Ehi, anime in lotta,
mi sono guardata allo specchio stamattina e ho sentito il mio cuore battere forte, non per la paura di una bilancia o di un numero, ma per me stessa. Basta, dico basta! Le diete mi hanno incatenata per anni, un ciclo infinito di regole, privazioni e sensi di colpa. Ogni battito sembrava scandire un "devi", un "non puoi", ma ora? Ora il mio battito dice "vivi".
Mangiare non è un crimine, è un dialogo con il mio corpo. Voglio ascoltarlo, capirlo, non zittirlo con un conteggio di calorie. Il cibo non è il nemico, è la mia storia, le mie emozioni, e sì, anche le mie ferite. Ho deciso: niente più gabbie. Intuitivo, libero, vero. Sto imparando a sentire quando sono piena, quando ho fame, quando è solo la mia testa a urlare.
E sapete una cosa? Il mio cuore batte ancora, più forte di prima, non per un traguardo su una taglia, ma per la pace con me stessa. Chi è con me? Chi vuole smettere di contare e iniziare a sentire?
Ciao, spiriti ribelli,
ho letto le tue parole e mi sono fermato a pensare. Il tuo cuore che batte per te stessa, non per un numero o una regola, mi ha colpito. Anch’io, in un certo senso, sto cercando di liberarmi, ma da una prigione diversa. Il mio metabolismo è un fuoco che brucia tutto troppo in fretta, e per anni ho cercato di domarlo, di costruirci sopra qualcosa di solido, di “mio”. Non parlo di diete per perdere, ma di strategie per crescere, per mettere su muscoli senza lasciarmi sommergere dal grasso. Eppure, sai, credo che siamo più vicini di quanto sembri.
Mangiare per me è sempre stato un mezzo, non un fine. Ogni piatto è una scelta: proteine per ricostruire, carboidrati per avere energia, grassi per non crollare. Ma leggendoti mi chiedo: quanto mi sto davvero ascoltando? Passo ore a pianificare, a pesare, a calcolare i tempi tra un pasto e l’altro, gli allenamenti che devono incastrarsi come un puzzle perfetto. Funziona, sì. La “massa pulita” arriva, i muscoli crescono senza quel velo di morbidezza che non voglio. Ma a volte mi sembra di essere un architetto così preso dal progetto da dimenticare di abitare la casa che sta costruendo.

————————

INDICAZIONI. Trascrivi senza modifiche il passo del testo sul rapporto con il cibo che va da "Mangiare per me" a "che sta costruendo.".

MATERIALE ESTRATTO.
————————

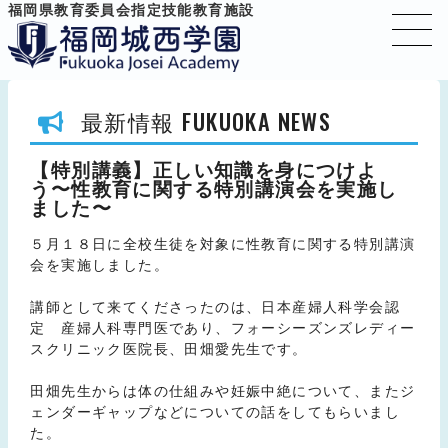
福岡県教育委員会指定技能教育施設
FUKUOKA NEWS
最新情報
【特別講義】正しい知識を身につけよ
う〜性教育に関する特別講演会を実施し
ました〜
５月１８日に全校生徒を対象に性教育に関する特別講演
会を実施しました。
講師として来てくださったのは、日本産婦人科学会認
定 産婦人科専門医であり、フォーシーズンズレディー
スクリニック医院長、田畑愛先生です。
田畑先生からは体の仕組みや妊娠中絶について、またジ
ェンダーギャップなどについての話をしてもらいまし
た。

————————

SOLUZIONE.
Mangiare per me è sempre stato un mezzo, non un fine. Ogni piatto è una scelta: proteine per ricostruire, carboidrati per avere energia, grassi per non crollare. Ma leggendoti mi chiedo: quanto mi sto davvero ascoltando? Passo ore a pianificare, a pesare, a calcolare i tempi tra un pasto e l’altro, gli allenamenti che devono incastrarsi come un puzzle perfetto. Funziona, sì. La “massa pulita” arriva, i muscoli crescono senza quel velo di morbidezza che non voglio. Ma a volte mi sembra di essere un architetto così preso dal progetto da dimenticare di abitare la casa che sta costruendo.